In the few-shots setting, the task can be framed as the cloze task (filling in the blanks), making it easier for the model to understand that only one word is required. This yields an accuracy of 86.4%.

Closed Book Question Answering

In this task, GPT-3 is superior to the SOTA which not only fine-tunes on the task, but also uses an Information Retrieval component to retrieve pieces of texts that are likely to contain the answer. This suggests that LMs continue to absorb knowledge as their capacity increases.

SuperGLUE

GPT-3 appears to be weak in some tasks that require a comparison between two sentences, including determining whether a word is used the same way in two sentences, whether one sentence is a paraphrase of another, or whether one sentence implies another.

News Article Generation

The authors asked human evaluators to distinguish between human and machine generated news articles. As model size increases, participants got lower accuracy scores despite increased time investment per news article. This supports the finding that larger models generate harder-to-distinguish news articles.

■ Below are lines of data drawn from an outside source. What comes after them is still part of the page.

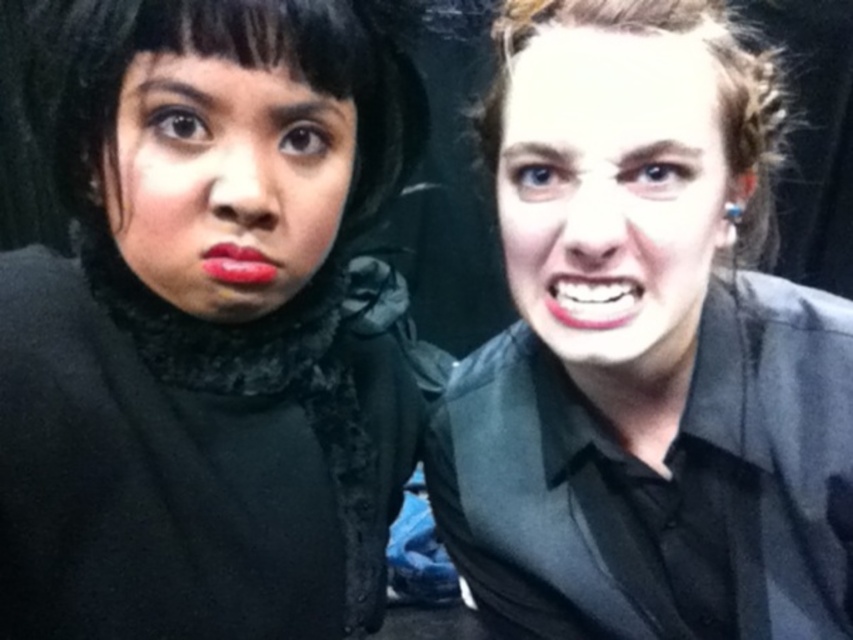
Can you confirm if black matte shirt at right is smaller than matte red lips at center?

Incorrect, black matte shirt at right is not smaller in size than matte red lips at center.

Is point (764, 456) farther from viewer compared to point (236, 268)?

Yes, it is.

Find the location of a particular element. The width and height of the screenshot is (853, 640). black matte shirt at right is located at coordinates (646, 352).

Between smooth skin face at right and matte black face at upper left, which one appears on the right side from the viewer's perspective?

From the viewer's perspective, smooth skin face at right appears more on the right side.

Does smooth skin face at right lie in front of matte black face at upper left?

No.

You are a GUI agent. You are given a task and a screenshot of the screen. Output one action in this format:
    pyautogui.click(x=<x>, y=<y>)
    Task: Click on the smooth skin face at right
    The height and width of the screenshot is (640, 853).
    Given the screenshot: What is the action you would take?
    pyautogui.click(x=612, y=193)

Locate an element on the screen. The height and width of the screenshot is (640, 853). smooth skin face at right is located at coordinates (612, 193).

Is black lace top at upper left positioned behind matte red lips at center?

No, black lace top at upper left is closer to the viewer.

Describe the element at coordinates (210, 323) in the screenshot. Image resolution: width=853 pixels, height=640 pixels. I see `black lace top at upper left` at that location.

Where is `black lace top at upper left`? black lace top at upper left is located at coordinates (210, 323).

This screenshot has width=853, height=640. I want to click on black lace top at upper left, so click(x=210, y=323).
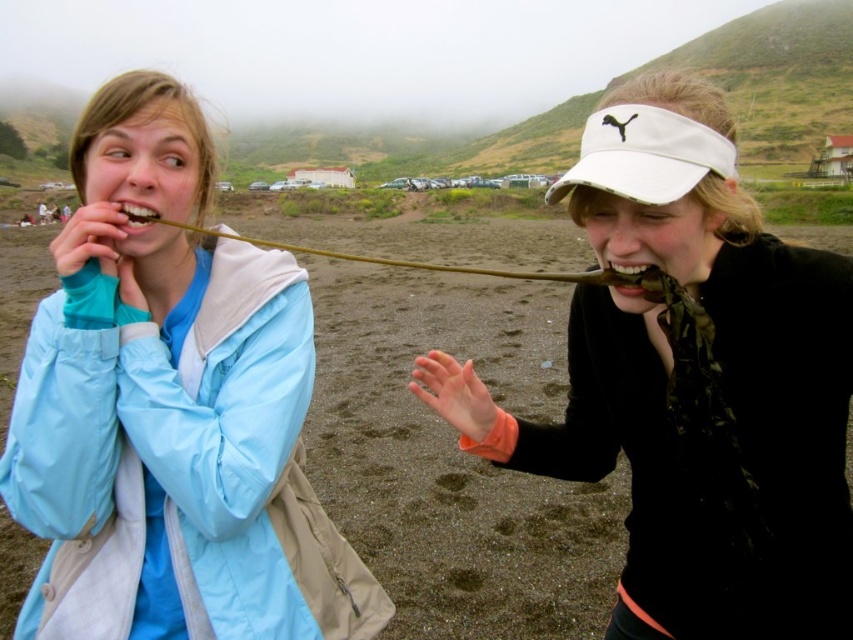
Question: Does matte blue jacket at left have a lesser width compared to white matte visor at center?

Choices:
 (A) yes
 (B) no

Answer: (A)

Question: Is matte blue jacket at left to the right of white matte visor at center from the viewer's perspective?

Choices:
 (A) no
 (B) yes

Answer: (A)

Question: Which object is farther from the camera taking this photo?

Choices:
 (A) white matte visor at center
 (B) matte blue jacket at left

Answer: (B)

Question: Where is matte blue jacket at left located in relation to white matte visor at center in the image?

Choices:
 (A) above
 (B) below

Answer: (A)

Question: Which point is farther from the camera taking this photo?

Choices:
 (A) click(x=262, y=492)
 (B) click(x=753, y=561)

Answer: (A)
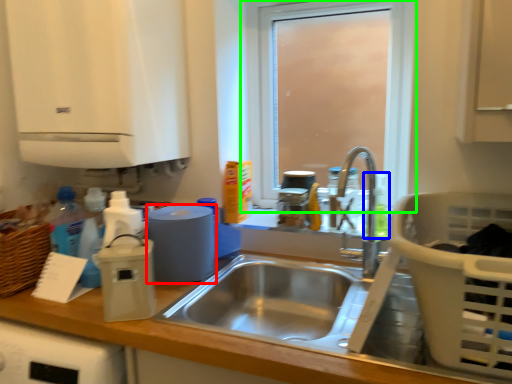
Question: Based on their relative distances, which object is farther from appliance (highlighted by a red box)? Choose from bottle (highlighted by a blue box) and window (highlighted by a green box).

Choices:
 (A) bottle
 (B) window

Answer: (B)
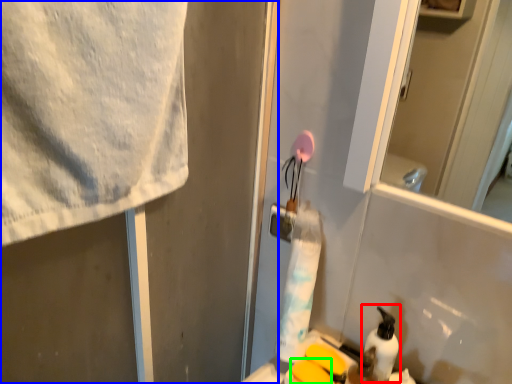
Question: Which is nearer to the cleaning product (highlighted by a red box)? screen door (highlighted by a blue box) or soap (highlighted by a green box).

Choices:
 (A) screen door
 (B) soap

Answer: (B)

There's a Lot of Memorization That Goes on in School

Accurately detecting test contamination from internet-scale datasets is a new area of research without established best practices. As model capacity increases, the risk of memorization increases. At large, the authors removed documents that have overlap with the test set. However, due to a bug, this process had leftovers. They tried to assess the damage, and it seems like the model doesn’t memorize, and (most of) the results are valid.

(My own note: maybe it is time for more rigorous testing in the ML field as a whole, like what’s customary in other fields.)

Limitations

While qualitatively GPT-3 is better than its predecessor, its text synthesis ability still incurs the weak spots we’re familiar from other LMs, such as repetitions, coherence loss over sufficiently long passages, and contradiction.

In addition, in some of the tasks GPT-3 failed miserably. This might be due to the choice to use an autoregressive LM, instead of incorporating bidirectional information (similarly to Bert). While in-context learning is more straightforward with autoregressive LMs, bidirectional models are known to be better at downstream tasks after fine-tuning. At the end, training a bidirectional model at the scale of GPT-3, and/or trying to make bidirectional models work with few-shot learning, is a promising direction for future research.

A more fundamental limitation is that autoregressive (and bidirectional) models may eventually run into (or could already be running into) the limits of the pretraining objective. Making the task better, e.g. understanding what is most important to predict (such as entities), might benefit the model. Grounding the model in other domains of experience, such as video or real-world physical interaction, might move the needle as well.

An evidence that the pretraining task is not optimal is sample efficiency: GPT-3 sees much more text during pre-training than a human sees in their lifetime. Improving pre-training sample efficiency is an important direction for future work, and might come from grounding in the physical world to provide additional information, or from algorithmic improvements.

Furthermore, with self-supervised objectives, task specification relies on forcing the desired task into a prediction problem, whereas ultimately, useful language systems (for example virtual assistants) might be better thought of as taking goal-directed actions rather than just making predictions.

Another limitation, or at least uncertainty, associated with few-shot learning in GPT-3 is ambiguity about whether few-shot learning actually learns new tasks "from scratch” at inference time, or if it simply recognizes and identifies tasks that it has learned during training.

Last but not least, the size of the model incurs practical inconvenience. Distillation, which has not been tried at this scale, is an interesting direction.